Facebook Gives Users Even More Ways to ‘Like’

According to a press release from the Facebook Team, the social-networking site will publicly unroll even more ways to “like” starting this holiday season.

“Obviously, we first let users ‘like’ each other’s posts, then we added the ability to ‘like’ people’s comments,” explains Facebook PR Director Melvin Yutzy. “We decided it was time to take it to the next level.”

The “next level” is the ability to ‘like’ another person’s ‘like.’ Yutzy says the official terminology is to ‘re-like.’

It works like this: say you post a liberal-leaning political post. If your conservative uncle likes the post, you can ‘re-like’ his like, thereby indicating you’re glad he had a positive opinion of the article without having to make a fuss over it.

The re-like is portrayed as a gold outline around the name of the person re-liked. If all the likes in a post are re-liked, the post itself turns gold.

“We wanted to give both the likers and the re-likers a sense of accomplishment,” explains programmer Julius Fraught. “These aren’t just clicks of the mouse. These are expressions of camaraderie and unity.”

According to Yutzy, preliminary trials of the re-liking system has been met with overwhelmingly positive responses.

“It’s not like when we unrolled Timeline. Most changes in the workings of Facebook are met with 66-72% of users threatening to burn down Zuckerberg’s house. This upgrade has been incorporated almost effortlessly in all our beta testing.”

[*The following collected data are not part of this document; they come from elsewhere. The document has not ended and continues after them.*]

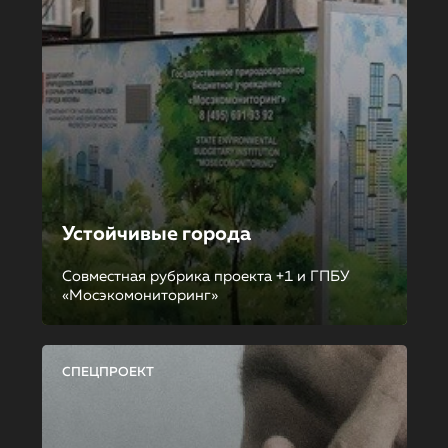
Устойчивые города
Совместная рубрика проекта +1 и ГПБУ
«Мосэкомониторинг»
СПЕЦПРОЕКТ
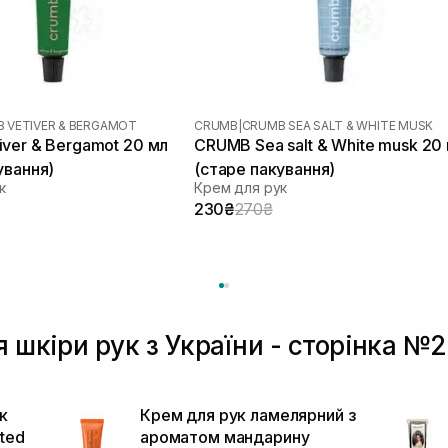
 VETIVER & BERGAMOT
CRUMB
|
CRUMB SEA SALT & WHITE MUSK
ver & Bergamot 20 мл
CRUMB Sea salt & White musk 20
ування)
(старе пакування)
к
Крем для рук
230₴
270₴
я шкіри рук з України - сторінка №2
к
Крем для рук ламелярний з
ted
ароматом мандарину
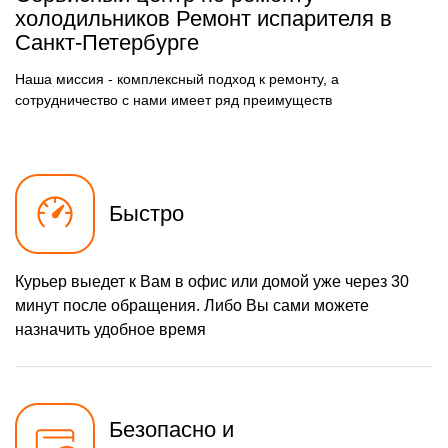
осушителя
холодильников Ремонт испарителя в
590 р
Санкт-Петербурге
Замена электросхемы
Заказать
500 р
Замена нагревателя
Наша миссия - комплексный подход к ремонту, а
Заказать
оттайки
сотрудничество с нами имеет ряд преимуществ
Быстро
Курьер выедет к Вам в офис или домой уже через 30
минут после обращения. Либо Вы сами можете
назначить удобное время
Безопасно и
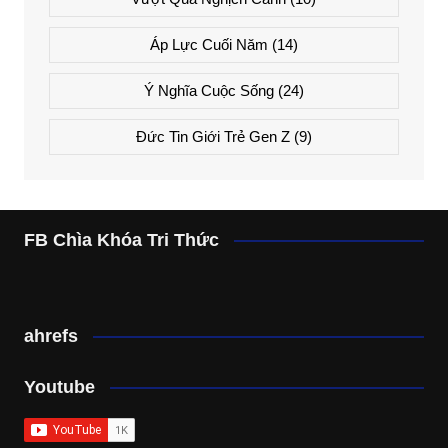
Áp Lực Cuối Năm
(14)
Ý Nghĩa Cuộc Sống
(24)
Đức Tin Giới Trẻ Gen Z
(9)
FB Chìa Khóa Tri Thức
ahrefs
Youtube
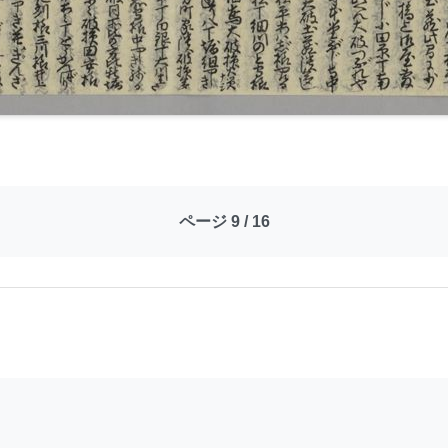
ページ 9 / 16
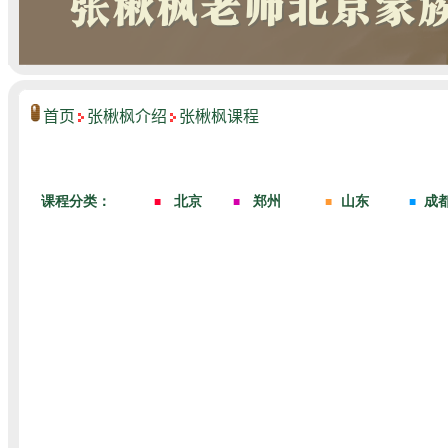
首页
张楸枫介绍
张楸枫课程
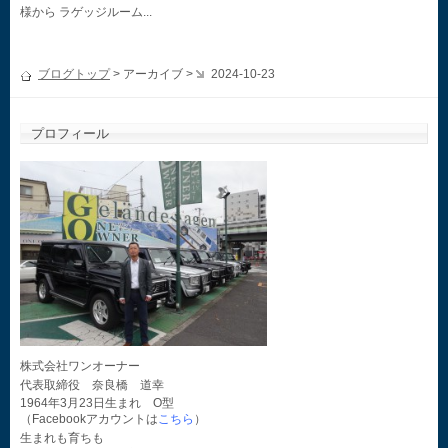
様から ラゲッジルーム...
ブログトップ
> アーカイブ >
2024-10-23
プロフィール
株式会社ワンオーナー
代表取締役 奈良橋 道幸
1964年3月23日生まれ O型
（Facebookアカウントは
こちら
）
生まれも育ちも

Psychologist Herman Miernov, however, says the benefits of re-liking go beyond mere electronic high-fiving. “The entire culture of Likers is built around establishing a tribe. By seeing whom you agree with, and by collecting more and more groups and pages, the user builds a solar system wherein she is the sun and her selected view of reality revolves around her.

“Re-liking allows mutual reinforcement of tribal norms,” Miernov asserts, “thereby strengthening the social bond between two or more faceless Internet personalities.”

Miernov, an avowed germaphobe and recluse, asserts this is a boon in a dirty, plague-filled, hostile, and all-around-mean world.

Beta tester and mother of three young children Sonya Thompson thinks Miernov is over-reading the situation. “Look, some days I don’t even have time to brush my teeth. To see fifty-five notifications when I check my phone gives me a sense that I’m still connected to the adult world, and maybe, just maybe, my life matters.”

Programmers at Facebook hope to continue to expand upon the idea of re-liking. “Around here, re-liking is actually short for ‘recursive liking,'” says Fraught. “Our eventual goal is to allow multiple exchanges of liking. So, for instance, you could like my post, and I could like the fact that you liked it, and you could like the fact that I liked that you liked it. And so on.”

This would be especially useful for new couples who think they’re madly in love and ideologues, explains Fraught.

Even with all the benefits of re-liking, some users still wonder why Facebook refuses to add a dislike button.

“The official stance of Facebook is that anything you don’t actively like, you dislike,” explains Yutzy. “So if your friends don’t like the fact you’re eating a fish taco at the corner of Main and Williams, you can only assume they find either your meal, your location, or you, disgusting.”